Segment Start: Extracted data

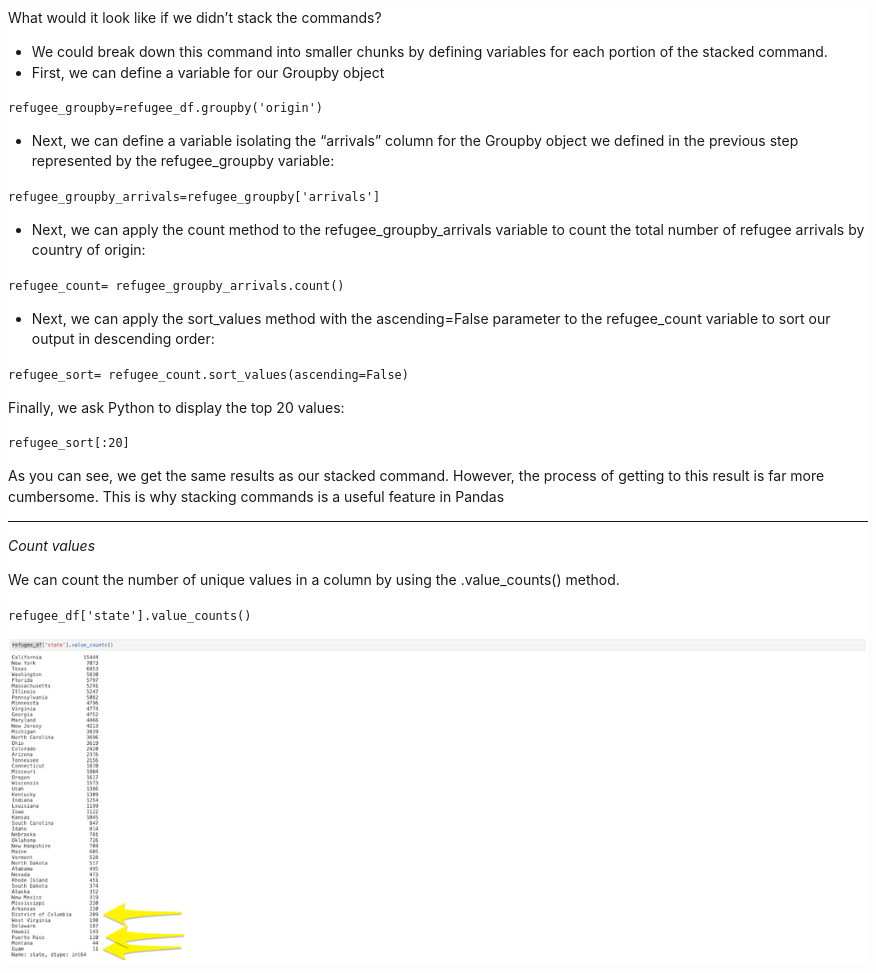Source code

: What would it look like if we didn’t stack the commands? 
* We could break down this command into smaller chunks by defining variables for each portion of the stacked command. 
* First, we can define a variable for our Groupby object

```
refugee_groupby=refugee_df.groupby('origin')
```
* Next, we can define a variable isolating the “arrivals” column for the Groupby object we defined in the previous step represented by the refugee_groupby variable:

```
refugee_groupby_arrivals=refugee_groupby['arrivals']
```

* Next, we can apply the count method to the refugee_groupby_arrivals variable to count the total number of refugee arrivals by country of origin:

```
refugee_count= refugee_groupby_arrivals.count()
```

* Next, we can apply the sort_values method with the ascending=False parameter to the refugee_count variable to sort our output in descending order:

```
refugee_sort= refugee_count.sort_values(ascending=False)
```

Finally, we ask Python to display the top 20 values:

```
refugee_sort[:20]
```

As you can see, we get the same results as our stacked command. However, the process of getting to this result is far more cumbersome. This is why stacking commands is a useful feature in Pandas


---

_Count values_

We can count the number of unique values in a column by using the .value_counts() method.


```
refugee_df['state'].value_counts()
```


![refugee_df](images/26.png)
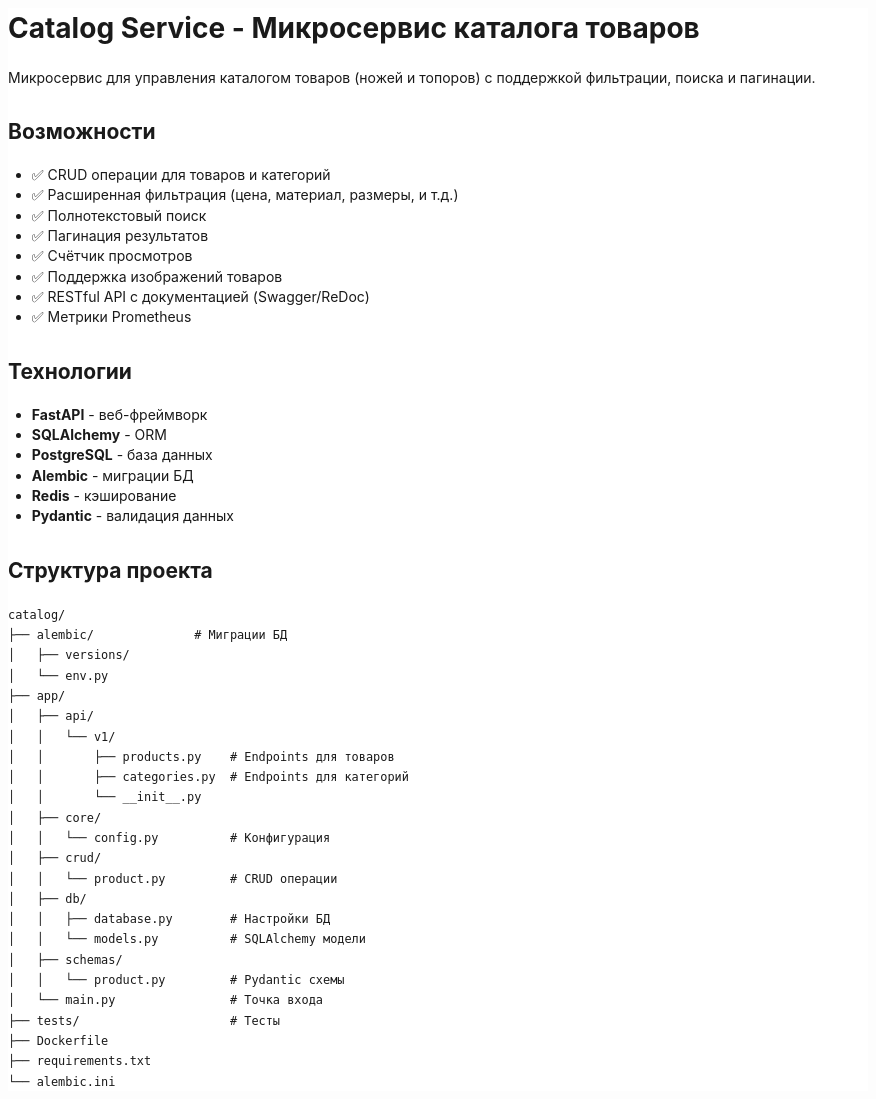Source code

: # Catalog Service - Микросервис каталога товаров

Микросервис для управления каталогом товаров (ножей и топоров) с поддержкой фильтрации, поиска и пагинации.

## Возможности

- ✅ CRUD операции для товаров и категорий
- ✅ Расширенная фильтрация (цена, материал, размеры, и т.д.)
- ✅ Полнотекстовый поиск
- ✅ Пагинация результатов
- ✅ Счётчик просмотров
- ✅ Поддержка изображений товаров
- ✅ RESTful API с документацией (Swagger/ReDoc)
- ✅ Метрики Prometheus

## Технологии

- **FastAPI** - веб-фреймворк
- **SQLAlchemy** - ORM
- **PostgreSQL** - база данных
- **Alembic** - миграции БД
- **Redis** - кэширование
- **Pydantic** - валидация данных

## Структура проекта

```
catalog/
├── alembic/              # Миграции БД
│   ├── versions/
│   └── env.py
├── app/
│   ├── api/
│   │   └── v1/
│   │       ├── products.py    # Endpoints для товаров
│   │       ├── categories.py  # Endpoints для категорий
│   │       └── __init__.py
│   ├── core/
│   │   └── config.py          # Конфигурация
│   ├── crud/
│   │   └── product.py         # CRUD операции
│   ├── db/
│   │   ├── database.py        # Настройки БД
│   │   └── models.py          # SQLAlchemy модели
│   ├── schemas/
│   │   └── product.py         # Pydantic схемы
│   └── main.py                # Точка входа
├── tests/                     # Тесты
├── Dockerfile
├── requirements.txt
└── alembic.ini
```
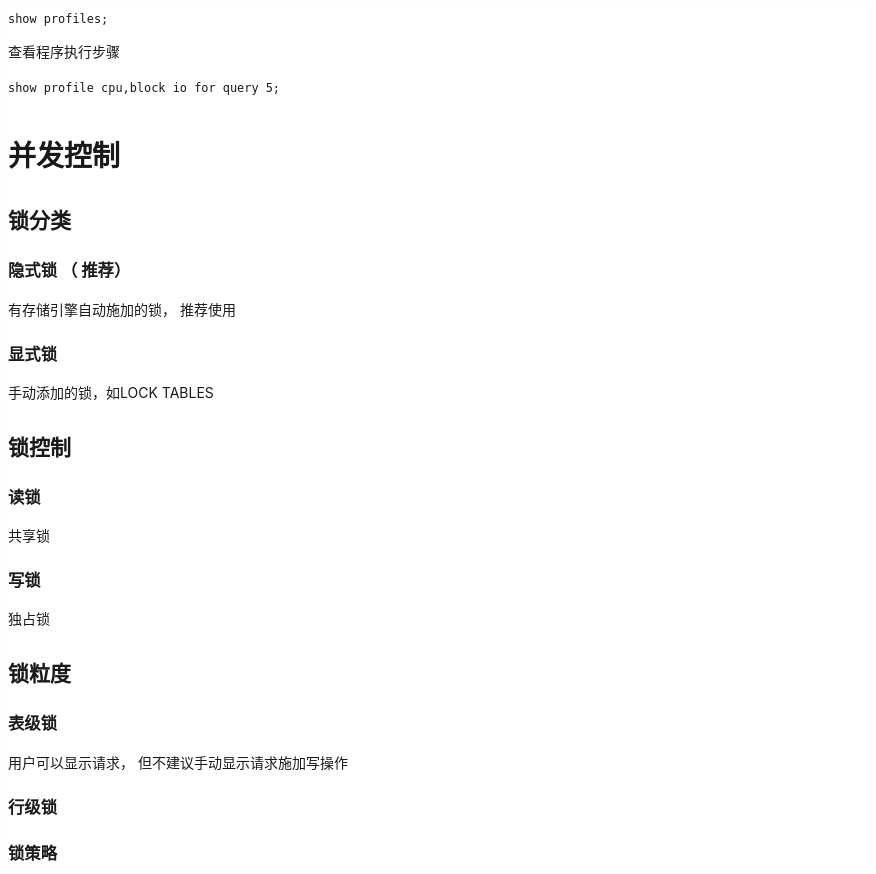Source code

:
 ```
show profiles;
```



查看程序执行步骤

```
show profile cpu,block io for query 5;
```



# 并发控制

## 锁分类

### 隐式锁 （ 推荐）

有存储引擎自动施加的锁， 推荐使用

### 显式锁

手动添加的锁，如LOCK TABLES



## 锁控制

### 读锁

共享锁



### 写锁

独占锁



## 锁粒度





### 表级锁

用户可以显示请求， 但不建议手动显示请求施加写操作



### 行级锁



### 锁策略

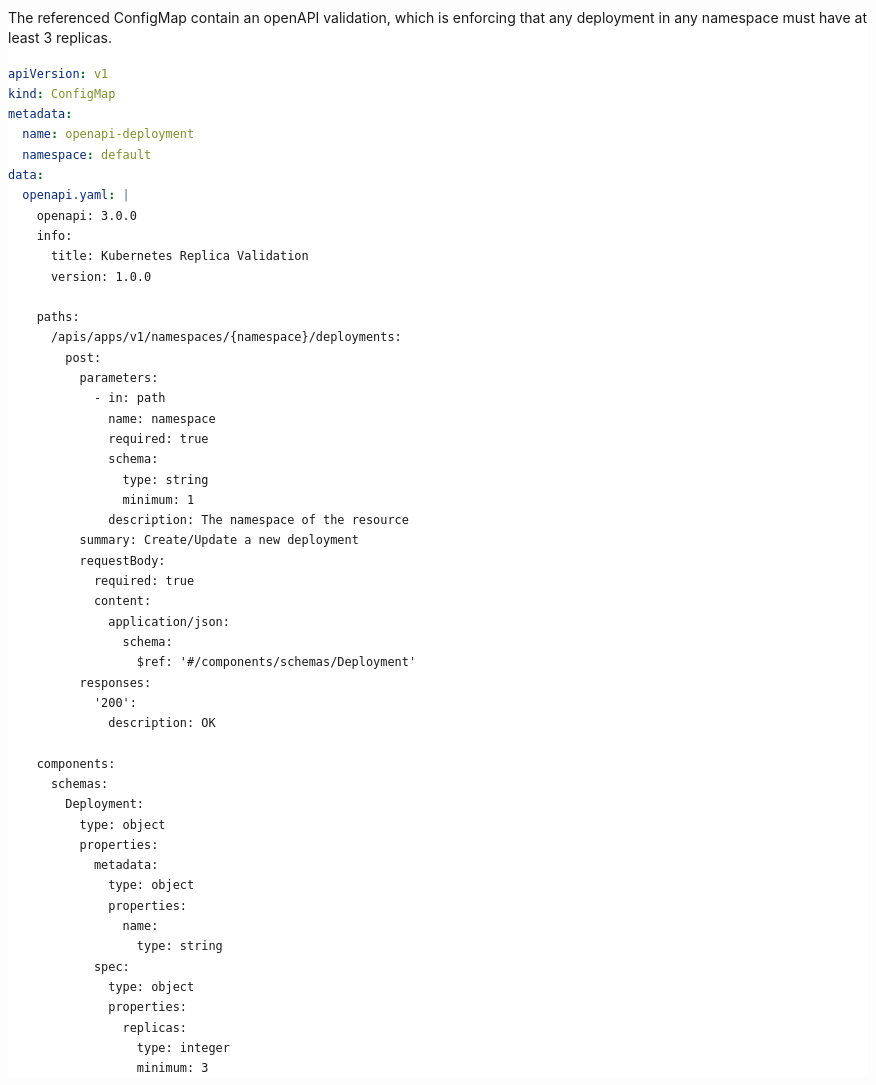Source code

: The referenced ConfigMap contain an openAPI validation, which is enforcing that any deployment in any namespace must have at least 3 replicas.

```yaml
apiVersion: v1
kind: ConfigMap
metadata:
  name: openapi-deployment
  namespace: default
data:
  openapi.yaml: |
    openapi: 3.0.0
    info:
      title: Kubernetes Replica Validation
      version: 1.0.0

    paths:
      /apis/apps/v1/namespaces/{namespace}/deployments:
        post:
          parameters:
            - in: path
              name: namespace
              required: true
              schema:
                type: string
                minimum: 1
              description: The namespace of the resource
          summary: Create/Update a new deployment
          requestBody:
            required: true
            content:
              application/json:
                schema:
                  $ref: '#/components/schemas/Deployment'
          responses:
            '200':
              description: OK

    components:
      schemas:
        Deployment:
          type: object
          properties:
            metadata:
              type: object
              properties:
                name:
                  type: string
            spec:
              type: object
              properties:
                replicas:
                  type: integer
                  minimum: 3
```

Segment End: Extracted data

> [Exercise description]: Pictures aside, retype the entries above exactly as they are.

> [Written solution]:
Source code

: What would it look like if we didn’t stack the commands? 
* We could break down this command into smaller chunks by defining variables for each portion of the stacked command. 
* First, we can define a variable for our Groupby object

```
refugee_groupby=refugee_df.groupby('origin')
```
* Next, we can define a variable isolating the “arrivals” column for the Groupby object we defined in the previous step represented by the refugee_groupby variable:

```
refugee_groupby_arrivals=refugee_groupby['arrivals']
```

* Next, we can apply the count method to the refugee_groupby_arrivals variable to count the total number of refugee arrivals by country of origin:

```
refugee_count= refugee_groupby_arrivals.count()
```

* Next, we can apply the sort_values method with the ascending=False parameter to the refugee_count variable to sort our output in descending order:

```
refugee_sort= refugee_count.sort_values(ascending=False)
```

Finally, we ask Python to display the top 20 values:

```
refugee_sort[:20]
```

As you can see, we get the same results as our stacked command. However, the process of getting to this result is far more cumbersome. This is why stacking commands is a useful feature in Pandas


---

_Count values_

We can count the number of unique values in a column by using the .value_counts() method.


```
refugee_df['state'].value_counts()
```


![refugee_df](images/26.png)
Source code

: # Catalog Service - Микросервис каталога товаров

Микросервис для управления каталогом товаров (ножей и топоров) с поддержкой фильтрации, поиска и пагинации.

## Возможности

- ✅ CRUD операции для товаров и категорий
- ✅ Расширенная фильтрация (цена, материал, размеры, и т.д.)
- ✅ Полнотекстовый поиск
- ✅ Пагинация результатов
- ✅ Счётчик просмотров
- ✅ Поддержка изображений товаров
- ✅ RESTful API с документацией (Swagger/ReDoc)
- ✅ Метрики Prometheus

## Технологии

- **FastAPI** - веб-фреймворк
- **SQLAlchemy** - ORM
- **PostgreSQL** - база данных
- **Alembic** - миграции БД
- **Redis** - кэширование
- **Pydantic** - валидация данных

## Структура проекта

```
catalog/
├── alembic/              # Миграции БД
│   ├── versions/
│   └── env.py
├── app/
│   ├── api/
│   │   └── v1/
│   │       ├── products.py    # Endpoints для товаров
│   │       ├── categories.py  # Endpoints для категорий
│   │       └── __init__.py
│   ├── core/
│   │   └── config.py          # Конфигурация
│   ├── crud/
│   │   └── product.py         # CRUD операции
│   ├── db/
│   │   ├── database.py        # Настройки БД
│   │   └── models.py          # SQLAlchemy модели
│   ├── schemas/
│   │   └── product.py         # Pydantic схемы
│   └── main.py                # Точка входа
├── tests/                     # Тесты
├── Dockerfile
├── requirements.txt
└── alembic.ini
```
Source code

:
 ```
show profiles;
```



查看程序执行步骤

```
show profile cpu,block io for query 5;
```



# 并发控制

## 锁分类

### 隐式锁 （ 推荐）

有存储引擎自动施加的锁， 推荐使用

### 显式锁

手动添加的锁，如LOCK TABLES



## 锁控制

### 读锁

共享锁



### 写锁

独占锁



## 锁粒度





### 表级锁

用户可以显示请求， 但不建议手动显示请求施加写操作



### 行级锁



### 锁策略

Source code

: The referenced ConfigMap contain an openAPI validation, which is enforcing that any deployment in any namespace must have at least 3 replicas.

```yaml
apiVersion: v1
kind: ConfigMap
metadata:
  name: openapi-deployment
  namespace: default
data:
  openapi.yaml: |
    openapi: 3.0.0
    info:
      title: Kubernetes Replica Validation
      version: 1.0.0

    paths:
      /apis/apps/v1/namespaces/{namespace}/deployments:
        post:
          parameters:
            - in: path
              name: namespace
              required: true
              schema:
                type: string
                minimum: 1
              description: The namespace of the resource
          summary: Create/Update a new deployment
          requestBody:
            required: true
            content:
              application/json:
                schema:
                  $ref: '#/components/schemas/Deployment'
          responses:
            '200':
              description: OK

    components:
      schemas:
        Deployment:
          type: object
          properties:
            metadata:
              type: object
              properties:
                name:
                  type: string
            spec:
              type: object
              properties:
                replicas:
                  type: integer
                  minimum: 3
```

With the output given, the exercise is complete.